I can appreciate most kinds of games. I like family-weight games, push-your-luck, social deduction, set collection, route-building, tactical combat, and drafting, just to name a few. I am starting to really enjoy party games and even area control- a game mechanism that has been my Achilles heel for some time now.
Euro games, however, are some of my absolute favorite. Not a specific mechanism, many titles in the Euro game genre feel similar and historically have similar themes: the production, trading and exportation of goods. Agricola, and Power Grid were the first two of some Euro style board games I played and now stand alongside others like Murano, Concordia and now Clans of Caledonia as my favorites.
Euro games are called as such because of where they originated; back in the mid to late 1900’s when many American game designers were making games about conflict and war, European designers were mainly focusing on themes about production
“Euro game” is a general term for games which are typically economic or in which players typically are all building toward something rather than attaching each other or destroying something. Typically different resources must be managed and there are often times limited actions (opportunities) to get them. Although it may occasionally be very obvious that you have no way of winning, you’re almost always technically still in the game.
Generally speaking, Euro games tend to focus more on balance between mechanisms and strategy as opposed to theme. Many “thematic” or “American” style games tend to have a high level of output randomness, which at random elements that occur when a player does something. Euro games have some input randomness (players must learn to adapt to a random element such as a card draw or dice roll, but know that their choices will result a set outcome. This is not true for every title but it is generally the case in the vast majority.
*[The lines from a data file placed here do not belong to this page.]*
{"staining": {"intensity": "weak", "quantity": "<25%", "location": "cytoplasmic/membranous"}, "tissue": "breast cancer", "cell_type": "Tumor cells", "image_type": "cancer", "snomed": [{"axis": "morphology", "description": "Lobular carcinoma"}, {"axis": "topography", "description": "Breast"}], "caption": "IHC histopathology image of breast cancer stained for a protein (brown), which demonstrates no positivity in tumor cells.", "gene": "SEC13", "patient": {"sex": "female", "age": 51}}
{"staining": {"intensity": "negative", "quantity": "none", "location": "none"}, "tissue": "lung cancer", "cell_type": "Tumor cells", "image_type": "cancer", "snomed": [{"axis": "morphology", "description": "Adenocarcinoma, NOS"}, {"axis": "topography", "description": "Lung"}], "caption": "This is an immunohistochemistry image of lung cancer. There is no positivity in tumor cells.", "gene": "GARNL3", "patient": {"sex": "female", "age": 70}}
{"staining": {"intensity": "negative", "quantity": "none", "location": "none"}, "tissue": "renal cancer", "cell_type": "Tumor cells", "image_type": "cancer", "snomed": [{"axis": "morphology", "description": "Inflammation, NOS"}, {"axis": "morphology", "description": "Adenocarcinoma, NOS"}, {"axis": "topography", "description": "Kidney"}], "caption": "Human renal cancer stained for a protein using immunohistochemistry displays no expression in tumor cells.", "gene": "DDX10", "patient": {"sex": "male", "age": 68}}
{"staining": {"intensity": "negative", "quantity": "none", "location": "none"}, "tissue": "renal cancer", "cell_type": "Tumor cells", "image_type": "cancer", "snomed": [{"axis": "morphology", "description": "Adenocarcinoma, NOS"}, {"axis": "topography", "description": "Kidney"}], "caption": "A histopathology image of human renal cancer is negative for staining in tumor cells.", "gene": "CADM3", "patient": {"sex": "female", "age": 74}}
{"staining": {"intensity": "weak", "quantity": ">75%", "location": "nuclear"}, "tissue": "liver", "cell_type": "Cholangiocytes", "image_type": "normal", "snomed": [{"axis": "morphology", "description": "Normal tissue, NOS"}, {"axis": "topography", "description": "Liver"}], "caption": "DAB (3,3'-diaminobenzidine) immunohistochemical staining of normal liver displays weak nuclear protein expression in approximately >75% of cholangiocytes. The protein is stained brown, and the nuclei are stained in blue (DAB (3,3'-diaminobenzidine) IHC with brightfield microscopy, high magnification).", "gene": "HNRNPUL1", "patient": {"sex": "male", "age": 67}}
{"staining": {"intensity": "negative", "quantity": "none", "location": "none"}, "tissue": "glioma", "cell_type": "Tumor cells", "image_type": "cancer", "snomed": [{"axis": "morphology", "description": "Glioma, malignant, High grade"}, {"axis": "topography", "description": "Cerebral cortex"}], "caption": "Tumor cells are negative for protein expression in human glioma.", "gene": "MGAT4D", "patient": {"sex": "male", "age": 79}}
To sum up, Euro games almost always have the following characteristics:
- Resource management
- No player elimination
- Minimal “output” randomness
- Focus on balance of strategy & mechanisms as opposed to focus on theme
However, the game is changing. There are more and more games that don’t fit either of the classes molds of Euro or thematic. Many titles are taking a middle ground between the two. One such example is Blood Rage, a game which at first glance looks like a more thematic American Style game, however mechanically it is very balance between different strategies, some of which have nothing to do with winning battles. This is something that sets it apart from many games that are more focused on theme. Although blood rage is still more focused on its thematic elements, it is a blend of euro-style games and what we would think of a classic Conquest Style game. Another fantastic example are two titles by Red Raven Games: Above and Below and it’s sequel, Near and Far. Both are Euro-style games through and through, however they both also integrate series of choices which give them a “choose-your-own-adventure” feel. These are fantastic Euro games that I would highly recommend for those looking to introduce their friends or family love narrative to the genre of Euro games.
Whether you are attracted to more complex, crunchy Euro games like Vinhos, hybrids such as Blood Rage, or more narrative-focused games like Near and Far, there are many things that most people will love from this genre given the right experience. I’m not a master fisherman but with a quick Google search I found that one of the most versatile lures is spinner bait. A good Euro game is like that- if you know how to use it catch just about anything. Likewise, if you know how to teach it well, just about anyone can learn to play and enjoy Euro games. If you’re on the other end and have never tried a Euro game I highly recommend it- you’ll probably love it way more than you think.